PPC Group revenue for the current year up by 20,6%

Group revenue for the current year rose 20,6% to R10 058 million (FY23: R8 339 million) driven primarily by a strong performance in PPC’s Zimbabwean operation. The SA and Botswana group cement revenues increased only marginally by 5,2%, driven by price increases and increased sales of clinker to Zimbabwe, which positively offset the declining cement sales volumes. Revenue from the materials businesses declined by 6,0% relative to the prior year.

Group cost of sales increased 16,3% to R8 409 million (FY23: R7 231 million). All of the increase in cost of sales is attributable to Zimbabwe, with the SA and Botswana group’s cost of sales declining marginally by 1,3% (R73 million), driven by lower sales volumes. Group administration and other operating expenditure increased by 5,5%. Group EBITDA margin therefore improved to 12,3% (FY23:10,7%).

Accordingly, trading profit increased by R502 million to R619 million (FY23: R117 million). Of the R502 million increase, R395 million was attributable to Zimbabwe.

Depreciation for the group decreased by R155 million to R623 million (FY23: R778 million). The most material contributors to the decrease were PPC Zimbabwe and SA and Botswana cement. Due to the change in the functional currency for PPC Zimbabwe from the ZWL to the United States dollars (US$), hyperinflation accounting is no longer applicable, which resulted in a decrease in property, plant and equipment and an associated decrease in depreciation by R86 million. SA and Botswana cement also had a decrease in depreciation of R57 million, mainly due to the extension of useful lives of certain of the assets.
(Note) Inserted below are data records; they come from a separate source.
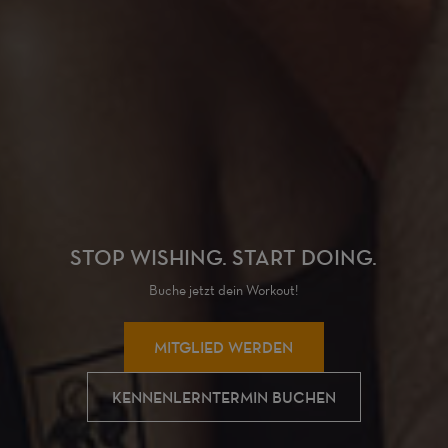
STOP WISHING. START DOING.
Buche jetzt dein Workout!
MITGLIED WERDEN
KENNENLERNTERMIN BUCHEN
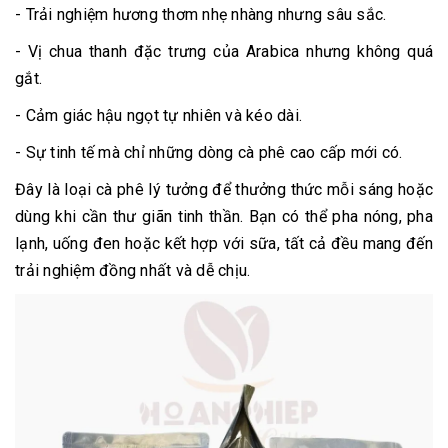
- Trải nghiệm hương thơm nhẹ nhàng nhưng sâu sắc.
- Vị chua thanh đặc trưng của Arabica nhưng không quá
gắt.
- Cảm giác hậu ngọt tự nhiên và kéo dài.
- Sự tinh tế mà chỉ những dòng cà phê cao cấp mới có.
Đây là loại cà phê lý tưởng để thưởng thức mỗi sáng hoặc
dùng khi cần thư giãn tinh thần. Bạn có thể pha nóng, pha
lạnh, uống đen hoặc kết hợp với sữa, tất cả đều mang đến
trải nghiệm đồng nhất và dễ chịu.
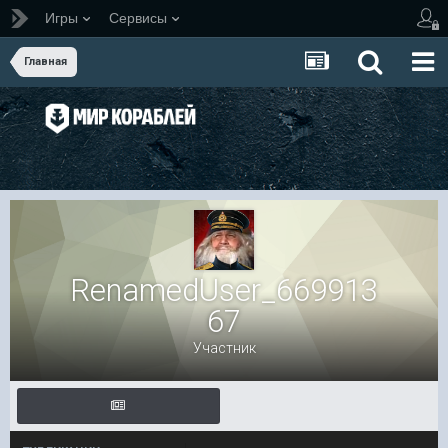
Игры
Сервисы
Главная
RenamedUser_669913
67
Участник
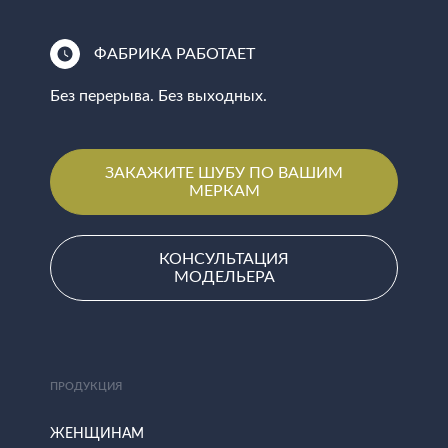
ФАБРИКА РАБОТАЕТ
Без перерыва. Без выходных.
ЗАКАЖИТЕ ШУБУ ПО ВАШИМ
МЕРКАМ
КОНСУЛЬТАЦИЯ
МОДЕЛЬЕРА
ПРОДУКЦИЯ
ЖЕНЩИНАМ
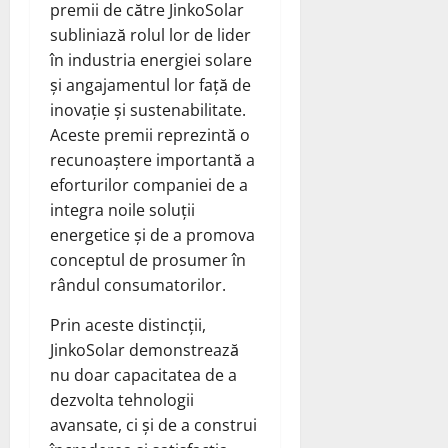
premii de către JinkoSolar
subliniază rolul lor de lider
în industria energiei solare
și angajamentul lor față de
inovație și sustenabilitate.
Aceste premii reprezintă o
recunoaștere importantă a
eforturilor companiei de a
integra noile soluții
energetice și de a promova
conceptul de prosumer în
rândul consumatorilor.
Prin aceste distincții,
JinkoSolar demonstrează
nu doar capacitatea de a
dezvolta tehnologii
avansate, ci și de a construi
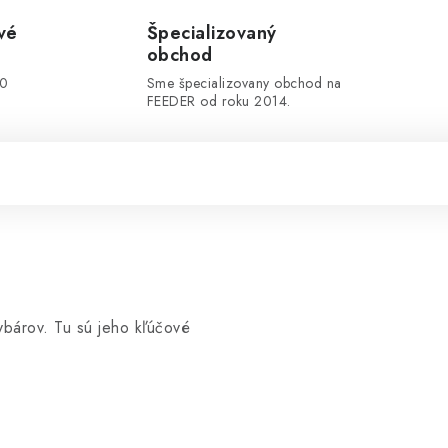
vé
Špecializovaný
obchod
00
Sme špecializovany obchod na
FEEDER od roku 2014.
ybárov. Tu sú jeho kľúčové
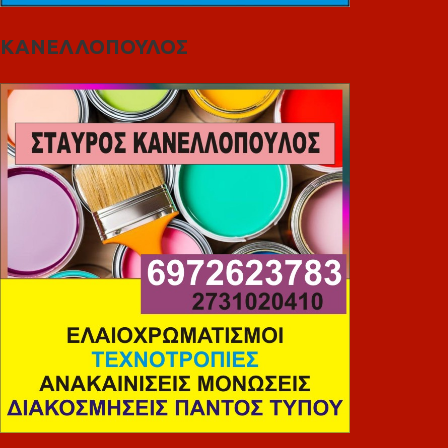
ΚΑΝΕΛΛΟΠΟΥΛΟΣ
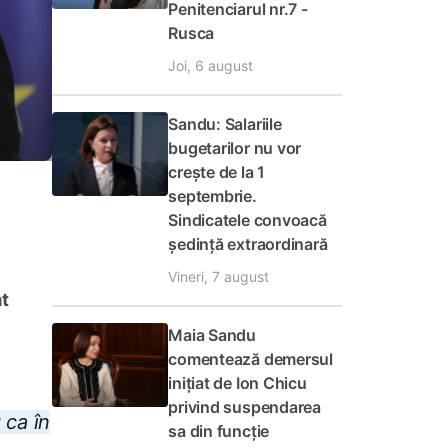
Penitenciarul nr.7 -
Rusca
Joi, 6 august
Sandu: Salariile
bugetarilor nu vor
crește de la 1
septembrie.
Sindicatele convoacă
ședință extraordinară
Vineri, 7 august
at
Maia Sandu
comentează demersul
inițiat de Ion Chicu
privind suspendarea
 ca în
sa din funcție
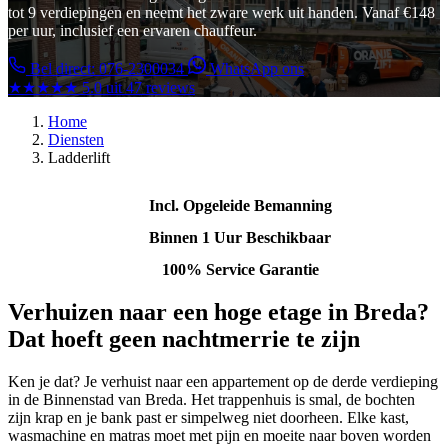
tot 9 verdiepingen en neemt het zware werk uit handen. Vanaf €148
per uur, inclusief een ervaren chauffeur.
Bel direct: 076-2300034
WhatsApp ons
★★★★★
5.0 uit 47 reviews
Home
Diensten
Ladderlift
Incl. Opgeleide Bemanning
Binnen 1 Uur Beschikbaar
100% Service Garantie
Verhuizen naar een hoge etage in Breda?
Dat hoeft geen nachtmerrie te zijn
Ken je dat? Je verhuist naar een appartement op de derde verdieping
in de Binnenstad van Breda. Het trappenhuis is smal, de bochten
zijn krap en je bank past er simpelweg niet doorheen. Elke kast,
wasmachine en matras moet met pijn en moeite naar boven worden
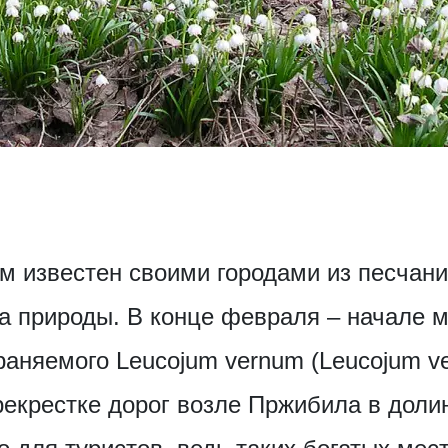
м известен своими городами из песчани
а природы. В конце февраля – начале 
раняемого Leucojum vernum (Leucojum v
рекрестке дорог возле Пржибила в доли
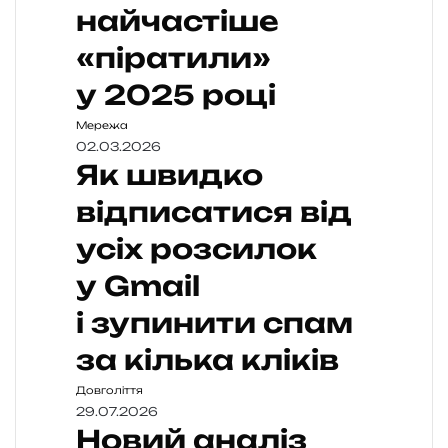
найчастіше
«піратили»
у 2025 році
Мережа
02.03.2026
Як швидко
відписатися від
усіх розсилок
у Gmail
і зупинити спам
за кілька кліків
Довголіття
29.07.2026
Новий аналіз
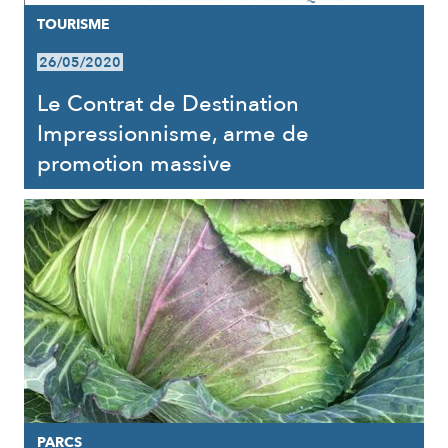
TOURISME
26/05/2020
Le Contrat de Destination
Impressionnisme, arme de
promotion massive
PARCS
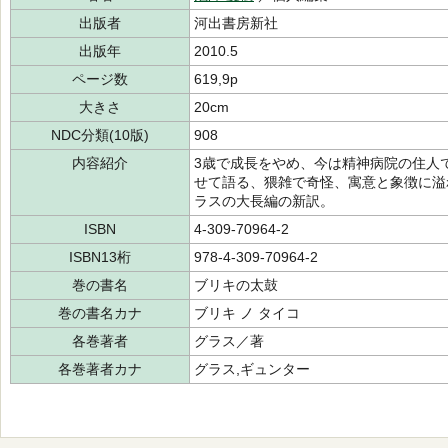
出版者
河出書房新社
出版年
2010.5
ページ数
619,9p
大きさ
20cm
NDC分類(10版)
908
内容紹介
3歳で成長をやめ、今は精神病院の住人
せて語る、猥雑で奇怪、寓意と象徴に溢
ラスの大長編の新訳。
ISBN
4-309-70964-2
ISBN13桁
978-4-309-70964-2
巻の書名
ブリキの太鼓
巻の書名カナ
ブリキ ノ タイコ
各巻著者
グラス／著
各巻著者カナ
グラス,ギュンター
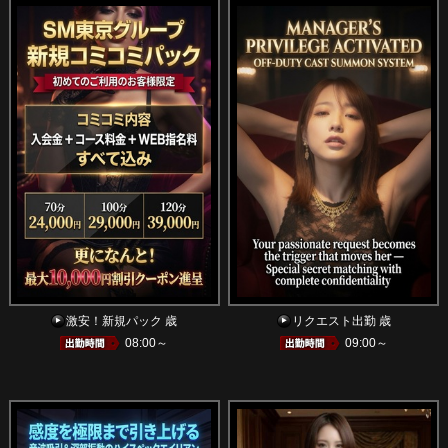
激安！新規パック 歳
リクエスト出勤 歳
08:00～
09:00～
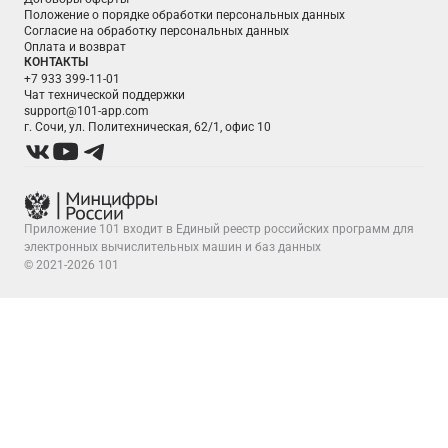
Положение о порядке обработки персональных данных
Согласие на обработку персональных данных
Оплата и возврат
КОНТАКТЫ
+7 933 399-11-01
Чат технической поддержки
support@101-app.com
г. Сочи, ул. Политехническая, 62/1, офис 10
Приложение 101 входит в Единый реестр российских программ для
электронных вычислительных машин и баз данных
© 2021-2026 101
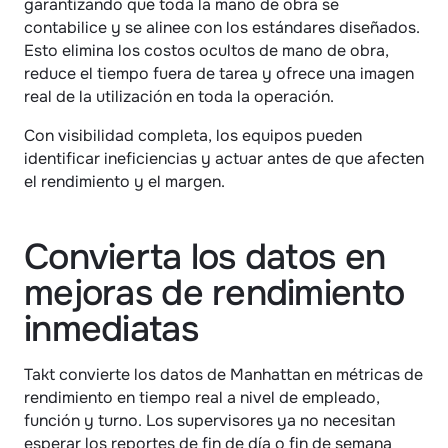
garantizando que toda la mano de obra se 
contabilice y se alinee con los estándares diseñados. 
Esto elimina los costos ocultos de mano de obra, 
reduce el tiempo fuera de tarea y ofrece una imagen 
real de la utilización en toda la operación.
Con visibilidad completa, los equipos pueden 
identificar ineficiencias y actuar antes de que afecten 
el rendimiento y el margen.
Convierta los datos en 
mejoras de rendimiento 
inmediatas
Takt convierte los datos de Manhattan en métricas de 
rendimiento en tiempo real a nivel de empleado, 
función y turno. Los supervisores ya no necesitan 
esperar los reportes de fin de día o fin de semana 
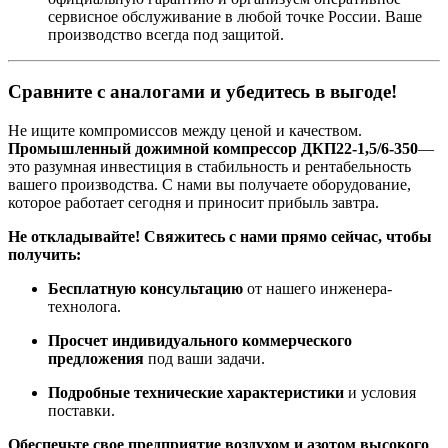
сервисное обслуживание в любой точке России. Ваше
производство всегда под защитой.
Сравните с аналогами и убедитесь в выгоде!
Не ищите компромиссов между ценой и качеством.
Промышленный дожимной компрессор ДКП22-1,5/6-350
—
это разумная инвестиция в стабильность и рентабельность
вашего производства. С нами вы получаете оборудование,
которое работает сегодня и приносит прибыль завтра.
Не откладывайте! Свяжитесь с нами прямо сейчас, чтобы
получить:
Бесплатную консультацию
от нашего инженера-
технолога.
Просчет индивидуального коммерческого
предложения
под ваши задачи.
Подробные технические характеристики
и условия
поставки.
Обеспечьте свое предприятие воздухом и азотом высокого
Given the movements in trading profit and depreciation, group EBITDA increased 38,6% to R1 242 million (FY23: R896 million).

The prior year net monetary loss arising from hyperinflation accounting for PPC Zimbabwe of R131 million is no longer applicable in the current year.

In the prior year, the credit risk adjustment on the intrinsic value of the blocked funds was taken to 100% resulting in a fair value loss of R32 million. Accordingly, the current period fair value loss is nil.

Profit before tax increased to R233 million (FY23: loss of R126 million) and profit after tax was R88 million (FY23: loss of R328 million). In the current year, the effective tax rate was some 62,8%.

During the current year, PPC Ltd received dividends from Zimbabwe and RSA Holdings (for purposes of the share buyback) all of which are non-taxable. This had the effect of increasing the proportion of non -taxable vs taxable income to 62% (FY23: 40%) resulting in 62% of all expenditure in the holding company not being tax deductible.

In PPC International Holdings, once-off costs related to the disposal of CIMERWA were also not deductible.